:: ZU ERLEDIGEN ::
1: Gib aus dem Ausgangstext das Stück von „Hiergegen richtet sich“ bis „ihre finanzielle Unterversorgung.“ wortgetreu wieder.
2: An welchem Tag wurde der Gerichtsbescheid des Sozialgerichts laut Ausgangstext zugestellt?

:: AUSGANGSTEXT ::
*-*-*
Die Klägerin hat am 04.08.2020 Klage erhoben. Sie gehe bis mindestens 2023 zur Schule und sei dringend auf Sozialhilfeleistungen angewiesen.
Sie hat beantragt,
„den Bescheid des Beklagten vom 11.04.2019 in der Gestalt des Widerspruchsbescheides vom 30.10.2019 aufzuheben und den Beklagten zu verurteilen, die am 29.07.2019 rechtswidrig gekündigte Sozialhilfe für sie zum 31.10.2020 gem. § 24 SGB XII ab dem 01.11.2010 nachzuzahlen und die Weiterzahlung ab sofort wiederaufzunehmen.“
Der Beklagte hat beantragt,
die Klage abzuweisen.
Das Sozialgericht hat die Beteiligten zu einer Entscheidung durch Gerichtsbescheid angehört und die Klage mit Gerichtsbescheid vom 22.11.2021 (zugestellt am 02.12.2021) abgewiesen. Soweit die Klägerin Sozialhilfe vor der Antragstellung im Februar 2019 begehre, sei die Klage unzulässig. Gegenstand des angefochtenen Bescheides sei nur ein Anspruch ab diesem Zeitpunkt. Im Übrigen sei die Klage unbegründet, da die Voraussetzungen des § 24 SGB XII nicht vorlägen.
Hiergegen richtet sich die am 28.02.2022 erhobene Berufung der Klägerin. Die Klägerin meint, die Voraussetzungen des § 24 SGB XII seien in ihrem Fall erfüllt. Mit Schriftsatz vom 02.12.2022 hat die Klägerin einen Widerspruchsbescheid der Familienkasse Bayern Nord vorgelegt, mit dem ein Antrag auf Kinderzuschlag nach § 6a BKGG für Juli 2022 abgelehnt wird, weil Hilfebedürftigkeit nach dem SGB II auch durch den Kinderzuschlag nicht vermieden werde. Dies dokumentiere ihre finanzielle Unterversorgung.
*-*-*
:: ERFASSTE DATEN ::

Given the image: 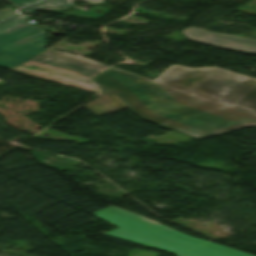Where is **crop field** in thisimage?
<instances>
[{"label":"crop field","mask_w":256,"mask_h":256,"mask_svg":"<svg viewBox=\"0 0 256 256\" xmlns=\"http://www.w3.org/2000/svg\"><path fill=\"white\" fill-rule=\"evenodd\" d=\"M93 80L110 89L83 105L98 115L129 107L147 121L199 139L256 126V78L173 65L154 80L115 67Z\"/></svg>","instance_id":"crop-field-1"},{"label":"crop field","mask_w":256,"mask_h":256,"mask_svg":"<svg viewBox=\"0 0 256 256\" xmlns=\"http://www.w3.org/2000/svg\"><path fill=\"white\" fill-rule=\"evenodd\" d=\"M92 214L120 227L102 234L173 252L177 256H253L166 226L149 224L147 222L152 220L114 206Z\"/></svg>","instance_id":"crop-field-2"},{"label":"crop field","mask_w":256,"mask_h":256,"mask_svg":"<svg viewBox=\"0 0 256 256\" xmlns=\"http://www.w3.org/2000/svg\"><path fill=\"white\" fill-rule=\"evenodd\" d=\"M47 31L18 15L0 23V67L11 70L46 45Z\"/></svg>","instance_id":"crop-field-3"},{"label":"crop field","mask_w":256,"mask_h":256,"mask_svg":"<svg viewBox=\"0 0 256 256\" xmlns=\"http://www.w3.org/2000/svg\"><path fill=\"white\" fill-rule=\"evenodd\" d=\"M31 60L92 79L110 68L96 62L47 49Z\"/></svg>","instance_id":"crop-field-4"},{"label":"crop field","mask_w":256,"mask_h":256,"mask_svg":"<svg viewBox=\"0 0 256 256\" xmlns=\"http://www.w3.org/2000/svg\"><path fill=\"white\" fill-rule=\"evenodd\" d=\"M182 33H184L193 41L228 48L240 52L256 54L255 39L229 34L214 33L193 27L184 29Z\"/></svg>","instance_id":"crop-field-5"},{"label":"crop field","mask_w":256,"mask_h":256,"mask_svg":"<svg viewBox=\"0 0 256 256\" xmlns=\"http://www.w3.org/2000/svg\"><path fill=\"white\" fill-rule=\"evenodd\" d=\"M75 0H46L34 7L26 8L21 11L24 13H30L33 12L41 7H64V6H74L72 3ZM84 2H87L89 4H94V3H100L103 2L102 0H82Z\"/></svg>","instance_id":"crop-field-6"},{"label":"crop field","mask_w":256,"mask_h":256,"mask_svg":"<svg viewBox=\"0 0 256 256\" xmlns=\"http://www.w3.org/2000/svg\"><path fill=\"white\" fill-rule=\"evenodd\" d=\"M25 69H27L29 71L37 72V73L46 74V75H49V76H52V77H55V78H59V79H62V80L68 81V82H72V83H76V84H80V85L90 87V86L84 84L83 83L84 81H82L80 79H77L75 77L68 76V75H65V74H61V73H58V72H55V71H51V70H48V69H45V68H42V67H39V66H36V65H30V66L26 67Z\"/></svg>","instance_id":"crop-field-7"},{"label":"crop field","mask_w":256,"mask_h":256,"mask_svg":"<svg viewBox=\"0 0 256 256\" xmlns=\"http://www.w3.org/2000/svg\"><path fill=\"white\" fill-rule=\"evenodd\" d=\"M30 61H31V60H29V61L23 63L22 65H24V64H26V63H28V62H30ZM22 65L18 66L17 68L21 67ZM45 66H47V65H45ZM48 67H50V66H48ZM17 68L13 69L12 71H15V72H18V73H22V74H26V75H30V76H34V77H38V78H42V79H46V80L53 81V82H57V83H61V84H65V83H62V82L54 81V80L47 79V78H44V77H40V76H36V75H33V74H29V73H26V72L18 71V70H16ZM51 68H53V67H51ZM54 69H56V68H54ZM57 70H59V69H57ZM60 71H62V70H60ZM63 72H65V71H63ZM66 73H68V72H66ZM69 74H71V73H69ZM71 75H74V74H71ZM74 76H77V77H80V78H83V79H86V80H90V79H87V78H84V77H81V76H78V75H74ZM90 81H92V80H90ZM92 82H94V81H92ZM85 83L88 84V85H90L91 88L96 89V91L89 90V89H85V88H81V87H77V86H73V85H69V84H65V85H69V86L81 88V89L88 90V91H92V92H96V93L100 92V90L97 89L95 86H93L91 83H89V82H85ZM94 83H95L96 85H98L99 87H101L103 90H105V91L108 90V89L104 88L103 86L97 84L96 82H94Z\"/></svg>","instance_id":"crop-field-8"},{"label":"crop field","mask_w":256,"mask_h":256,"mask_svg":"<svg viewBox=\"0 0 256 256\" xmlns=\"http://www.w3.org/2000/svg\"><path fill=\"white\" fill-rule=\"evenodd\" d=\"M7 1L14 4L17 7H20V6L31 4L37 0H7Z\"/></svg>","instance_id":"crop-field-9"},{"label":"crop field","mask_w":256,"mask_h":256,"mask_svg":"<svg viewBox=\"0 0 256 256\" xmlns=\"http://www.w3.org/2000/svg\"><path fill=\"white\" fill-rule=\"evenodd\" d=\"M14 13H15V10L11 7H8L6 9L0 11V20L5 18V17H8V16H10Z\"/></svg>","instance_id":"crop-field-10"},{"label":"crop field","mask_w":256,"mask_h":256,"mask_svg":"<svg viewBox=\"0 0 256 256\" xmlns=\"http://www.w3.org/2000/svg\"><path fill=\"white\" fill-rule=\"evenodd\" d=\"M85 81H86V80H85ZM89 82H90V81H89ZM91 83H92V82H91ZM92 84H93V83H92ZM94 85H95V84H94ZM95 86H96V85H95ZM97 87H98V86H97ZM98 88H99V87H98ZM101 90H102V89H101ZM103 92H105V91H103V90H102V92H101V93H103ZM101 93H99V94H101Z\"/></svg>","instance_id":"crop-field-11"},{"label":"crop field","mask_w":256,"mask_h":256,"mask_svg":"<svg viewBox=\"0 0 256 256\" xmlns=\"http://www.w3.org/2000/svg\"><path fill=\"white\" fill-rule=\"evenodd\" d=\"M150 223H156V224H159V223H157V222H155V221H152V222H150Z\"/></svg>","instance_id":"crop-field-12"}]
</instances>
*-*-*
:: LÖSUNGEN ::
1:
Hiergegen richtet sich die am 28.02.2022 erhobene Berufung der Klägerin. Die Klägerin meint, die Voraussetzungen des § 24 SGB XII seien in ihrem Fall erfüllt. Mit Schriftsatz vom 02.12.2022 hat die Klägerin einen Widerspruchsbescheid der Familienkasse Bayern Nord vorgelegt, mit dem ein Antrag auf Kinderzuschlag nach § 6a BKGG für Juli 2022 abgelehnt wird, weil Hilfebedürftigkeit nach dem SGB II auch durch den Kinderzuschlag nicht vermieden werde. Dies dokumentiere ihre finanzielle Unterversorgung.

2: Am 02.12.2021.